The United Nations General Assembly recently voted overwhelmingly to condemn Russia’s “attempted illegal annexation” of four regions in Ukraine and demanded its immediate reversal. The move showed the solid global opposition to Russia’s attempt to grab its neighboring territory during its unprovoked seven-month war.
The vote of the 193-member body was 143-5, with 25 countries abstaining from voting. The move was the most substantial support for Ukraine and against Russia in the General Assembly since Russia invaded Ukraine on February 24.
Ukraine’s ambassador to the U.N., Sergiy Kyslytsya, said the vote was “a historic moment” and was “amazing.” The United States ambassador Linda Thomas-Greenfield called it a “monumental day” and said supporters were “holding our breaths.” Olof Skoog, European Union Ambassador, called the vote “a great success” that sends “a resounding message to Russia that they are and remain isolated.”
The resolution was in response to Russia’s announcement in September of Ukraine’s Kherson, Zaporizhzhia, Donetsk, and Luhansk regions. The information followed Kremlin-orchestrated “referendums” that the West and Ukrainian government had called sham votes conducted on occupied land amid displacement and warfare.
Speaker after speaker accused Russia of violating critical principles in the U.N. Charter — respect for all member nations’ territorial integrity and sovereignty. The speeches came during two days of speeches at an emergency special session on Ukraine.
Intense lobbying preceded the vote as supporters of the EU-facilitated resolution intensely lobbied for support. Before the vote, Thomas-Greenfield told the assembly that when the U.N. was established, built on the ashes of World War II, it was founded on the idea that “never again would one country be allowed to take another’s territory by force.”
After the vote, Thomas-Greenfield told reporters the vote was significant and meant “that in the eyes of the world and the United Nations, Ukraine’s borders remain the same.”
“The resolution also sends an enormously important signal to Moscow and to everyone: It does not matter if you as a nation are big or small, rich or poor, old or new. If you are a U.N. member state, your borders are your own and are protected by international law. They cannot be redrawn by anyone else by force.”
Russia denounces U.N. vote
Before the vote, Russia’s ambassador to the United States, Vassily Nebenzia, urged countries to vote against the resolution calling it “a politicized and openly provocative document” and denounced those sponsoring the resolution as “unscrupulous Western blackmailers.”
Nebenzia reiterated Russia’s claims of the validity of the referendums, saying, “the populations in these regions do not want to return to Ukraine.” Four countries joined Russia in voting against the resolution, Belarus, Nicaragua, Syria, and North Korea.
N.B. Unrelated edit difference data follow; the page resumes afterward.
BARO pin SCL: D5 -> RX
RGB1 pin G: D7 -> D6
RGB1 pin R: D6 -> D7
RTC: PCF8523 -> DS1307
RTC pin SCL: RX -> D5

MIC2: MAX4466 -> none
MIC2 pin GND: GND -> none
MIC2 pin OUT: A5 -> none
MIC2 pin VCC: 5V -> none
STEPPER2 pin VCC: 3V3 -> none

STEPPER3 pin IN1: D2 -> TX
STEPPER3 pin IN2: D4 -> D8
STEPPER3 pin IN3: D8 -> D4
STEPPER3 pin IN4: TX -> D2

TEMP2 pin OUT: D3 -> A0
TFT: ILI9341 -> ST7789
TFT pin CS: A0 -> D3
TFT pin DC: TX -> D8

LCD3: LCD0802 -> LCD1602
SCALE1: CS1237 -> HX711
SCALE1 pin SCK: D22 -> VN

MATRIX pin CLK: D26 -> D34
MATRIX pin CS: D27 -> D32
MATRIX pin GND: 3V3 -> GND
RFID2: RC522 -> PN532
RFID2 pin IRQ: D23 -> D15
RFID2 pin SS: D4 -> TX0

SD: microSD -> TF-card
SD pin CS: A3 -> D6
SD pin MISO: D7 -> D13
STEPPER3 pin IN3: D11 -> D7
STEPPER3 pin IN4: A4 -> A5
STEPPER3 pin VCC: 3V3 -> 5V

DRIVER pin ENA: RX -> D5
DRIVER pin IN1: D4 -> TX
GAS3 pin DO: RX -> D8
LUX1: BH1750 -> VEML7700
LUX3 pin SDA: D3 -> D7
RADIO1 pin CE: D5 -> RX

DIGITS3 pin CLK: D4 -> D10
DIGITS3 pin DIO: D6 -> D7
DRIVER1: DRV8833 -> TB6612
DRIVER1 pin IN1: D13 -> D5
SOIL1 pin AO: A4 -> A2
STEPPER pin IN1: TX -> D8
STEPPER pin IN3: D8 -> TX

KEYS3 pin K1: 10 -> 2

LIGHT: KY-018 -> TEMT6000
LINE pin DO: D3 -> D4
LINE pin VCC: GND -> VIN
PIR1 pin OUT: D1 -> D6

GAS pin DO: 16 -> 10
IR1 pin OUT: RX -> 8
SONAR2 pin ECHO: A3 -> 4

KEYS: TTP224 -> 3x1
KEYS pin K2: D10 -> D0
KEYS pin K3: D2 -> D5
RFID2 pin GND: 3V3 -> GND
Amongst the 35 countries that abstained, 19 were from Africa, including South Africa. The world’s two most populous countries, India and China, abstained, along with Cuba and Pakistan.
The General Assembly has now approved four resolutions criticizing Russia. Its votes are not legally binding but reflect overall world opinion. The more powerful Security Council, where resolutions are lawfully binding, has been indecisive on taking action on Ukraine because of Russia’s veto power. Russia used that veto to block condemnation of its attempts to annex territory in Ukraine on September 29.
The new resolution declares Moscow’s actions violate territorial integrity and Ukraine’s sovereignty, and “inconsistent” with the U.N. Charter principles, and “have no validity under international law and do not form the basis for any alternation of the status of these regions of Ukraine.” The resolution demands that Russia “immediately, completely and unconditionally withdraw all of its military forces from the territory of Ukraine within its internationally recognized borders.”